There are 5 groups of positions:

Defenders - 6 on-field players and 2 on bench.

Midfielders - 8 on-field players and 3 on bench.

Rucks - 2 on-field players and 1 on bench.

Forwards - 6 on-field players and 2 on bench.

Flex - 1 on-field player of any position.

=== Captains and vice captains ===
For each round, entrants set a captain, for which their score is doubled. A vice captain is also selected, who gets their score doubled if the player selected as captain does not play.

=== Emergencies ===
Emergencies are used on up to four players on the bench. If a player on the field does not play, the emergency's score for that position (defender, midfielder, ruck or forward) comes on. If there are 2 emergencies in one position, the lowest scoring player comes on for that position (except for players that scored less than 1 point). The Flex player does not have an emergency.

=== Substitutions ===
You can substitute a player at anytime until their match starts. If the player is midfield, the player can only be substituted for a player on the bench from the midfield that is also yet to play. If you have a player listed as midfield and forward, they can be swapped with another player listed as midfield and forward.

=== Trades ===
Each entrant is allocated 40 trades and can perform a maximum of 2 per week (3 in multi-bye rounds), with 5 trade boosts that offer an extra trade per round. Trades can be reversed until the start of the first match for each round.

Data extracts ▸
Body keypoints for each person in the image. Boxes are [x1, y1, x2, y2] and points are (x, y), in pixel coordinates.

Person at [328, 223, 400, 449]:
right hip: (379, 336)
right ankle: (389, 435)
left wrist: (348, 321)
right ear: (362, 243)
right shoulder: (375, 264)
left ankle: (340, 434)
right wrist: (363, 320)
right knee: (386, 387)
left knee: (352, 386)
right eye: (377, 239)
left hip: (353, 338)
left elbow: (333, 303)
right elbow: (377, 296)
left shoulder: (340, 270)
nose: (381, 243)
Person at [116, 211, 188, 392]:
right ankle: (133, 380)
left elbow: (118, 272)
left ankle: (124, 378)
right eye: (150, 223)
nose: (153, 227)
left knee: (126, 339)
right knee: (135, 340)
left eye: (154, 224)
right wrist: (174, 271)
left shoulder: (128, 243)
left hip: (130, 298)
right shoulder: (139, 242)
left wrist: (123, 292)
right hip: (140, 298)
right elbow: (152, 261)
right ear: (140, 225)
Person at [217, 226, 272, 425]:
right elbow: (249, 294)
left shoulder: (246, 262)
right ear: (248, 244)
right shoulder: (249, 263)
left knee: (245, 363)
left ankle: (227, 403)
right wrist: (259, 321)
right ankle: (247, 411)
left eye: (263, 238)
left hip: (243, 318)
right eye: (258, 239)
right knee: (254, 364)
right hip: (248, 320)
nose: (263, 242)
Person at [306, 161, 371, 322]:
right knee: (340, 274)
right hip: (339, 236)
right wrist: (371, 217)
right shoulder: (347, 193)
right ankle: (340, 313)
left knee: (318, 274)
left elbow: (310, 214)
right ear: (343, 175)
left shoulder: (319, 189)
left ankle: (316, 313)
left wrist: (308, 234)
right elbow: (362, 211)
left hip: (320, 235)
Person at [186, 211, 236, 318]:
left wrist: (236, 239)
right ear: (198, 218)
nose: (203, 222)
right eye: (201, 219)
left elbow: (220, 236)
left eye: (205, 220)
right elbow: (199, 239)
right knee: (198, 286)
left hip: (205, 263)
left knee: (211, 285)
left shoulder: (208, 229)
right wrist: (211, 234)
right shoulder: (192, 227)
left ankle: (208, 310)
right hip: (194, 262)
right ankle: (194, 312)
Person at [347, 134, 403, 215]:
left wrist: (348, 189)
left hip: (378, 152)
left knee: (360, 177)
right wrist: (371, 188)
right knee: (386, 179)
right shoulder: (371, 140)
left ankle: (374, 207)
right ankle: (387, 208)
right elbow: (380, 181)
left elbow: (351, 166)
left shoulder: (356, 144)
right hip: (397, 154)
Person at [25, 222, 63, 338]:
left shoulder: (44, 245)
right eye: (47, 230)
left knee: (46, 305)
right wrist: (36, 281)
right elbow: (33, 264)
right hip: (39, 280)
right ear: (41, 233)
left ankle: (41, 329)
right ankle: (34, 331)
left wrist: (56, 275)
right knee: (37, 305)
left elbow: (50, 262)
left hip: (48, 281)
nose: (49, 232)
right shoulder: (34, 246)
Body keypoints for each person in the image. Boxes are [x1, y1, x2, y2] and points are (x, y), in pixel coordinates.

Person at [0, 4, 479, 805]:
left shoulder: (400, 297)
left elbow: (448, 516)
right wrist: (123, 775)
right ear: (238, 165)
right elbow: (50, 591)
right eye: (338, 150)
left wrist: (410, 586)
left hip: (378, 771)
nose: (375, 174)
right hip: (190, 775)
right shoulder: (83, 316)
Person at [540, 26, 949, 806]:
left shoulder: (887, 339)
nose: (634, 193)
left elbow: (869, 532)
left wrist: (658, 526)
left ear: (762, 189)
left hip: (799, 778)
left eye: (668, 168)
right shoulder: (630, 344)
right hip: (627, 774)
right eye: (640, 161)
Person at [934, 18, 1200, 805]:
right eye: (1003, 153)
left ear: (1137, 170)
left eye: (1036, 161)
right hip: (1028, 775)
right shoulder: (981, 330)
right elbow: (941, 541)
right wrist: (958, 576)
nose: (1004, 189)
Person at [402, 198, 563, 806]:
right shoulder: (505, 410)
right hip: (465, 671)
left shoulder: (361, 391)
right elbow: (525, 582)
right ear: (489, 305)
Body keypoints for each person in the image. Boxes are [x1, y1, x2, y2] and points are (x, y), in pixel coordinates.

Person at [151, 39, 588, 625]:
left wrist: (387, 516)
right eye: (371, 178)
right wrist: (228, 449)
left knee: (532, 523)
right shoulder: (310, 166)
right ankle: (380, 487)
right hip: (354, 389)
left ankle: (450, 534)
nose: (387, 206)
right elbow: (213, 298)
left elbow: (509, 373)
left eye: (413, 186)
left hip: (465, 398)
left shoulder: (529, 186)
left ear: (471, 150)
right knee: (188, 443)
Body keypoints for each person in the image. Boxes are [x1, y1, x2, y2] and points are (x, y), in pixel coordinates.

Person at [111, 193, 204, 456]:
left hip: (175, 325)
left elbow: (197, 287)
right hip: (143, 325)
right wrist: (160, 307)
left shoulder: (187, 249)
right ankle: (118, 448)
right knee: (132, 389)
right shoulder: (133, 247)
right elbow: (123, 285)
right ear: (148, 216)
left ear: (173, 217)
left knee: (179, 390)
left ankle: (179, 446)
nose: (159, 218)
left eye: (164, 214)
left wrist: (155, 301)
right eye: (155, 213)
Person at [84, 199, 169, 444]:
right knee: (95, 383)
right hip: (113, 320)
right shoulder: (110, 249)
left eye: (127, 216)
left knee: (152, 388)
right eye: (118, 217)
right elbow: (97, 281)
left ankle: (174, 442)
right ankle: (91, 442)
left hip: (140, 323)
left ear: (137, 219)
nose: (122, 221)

Questions to answer ▸
(1) In the team selection rules, copy the part that opens with the words containing "Midfielders - 8" and closes with "have an emergency.", switching "doubled" for "tripled".
(2) Resume the team selection rules after their final sentence, on trades.
The data can be set aside; they play no part in what follows.

Responses in order ▸
(1)
Midfielders - 8 on-field players and 3 on bench.

Rucks - 2 on-field players and 1 on bench.

Forwards - 6 on-field players and 2 on bench.

Flex - 1 on-field player of any position.

=== Captains and vice captains ===
For each round, entrants set a captain, for which their score is tripled. A vice captain is also selected, who gets their score tripled if the player selected as captain does not play.

=== Emergencies ===
Emergencies are used on up to four players on the bench. If a player on the field does not play, the emergency's score for that position (defender, midfielder, ruck or forward) comes on. If there are 2 emergencies in one position, the lowest scoring player comes on for that position (except for players that scored less than 1 point). The Flex player does not have an emergency.

(2)
== Leagues and Groups ==
You can join or be part of 10 leagues. When you join, you will automatically be entered in a league. You will compete head-to-head each round with other people in the league. The league will have its own fixture with 4 points for a win, 2 points for a draw and 0 points for a loss. Public leagues are with random people, while private leagues have a join code. There is a Finals series played out over the last rounds of the AFL season.

Groups are based on the total number of points and can have an unlimited number of teams.

== Supercoach Plus ==
Costing $29.95 annually, it helps by having a team picker before you can register, optimiser to predict the best possible line up, breakevens, projected scores and players price increases, prediction if players will perform well or poor for the week, bye round indicators, access to Supercoach Plus articles and double prizes for the weekly cash winners.

== Records ==
In Round 7 2006, Jonathan Brown got the highest-ever SuperCoach score—262—against Hawthorn. He got 18 kicks, 7 handballs, 16 marks, 8 goals, 4 behinds, 1 tackle and 1 free kick for. As of March 31, 2025, it remains the record.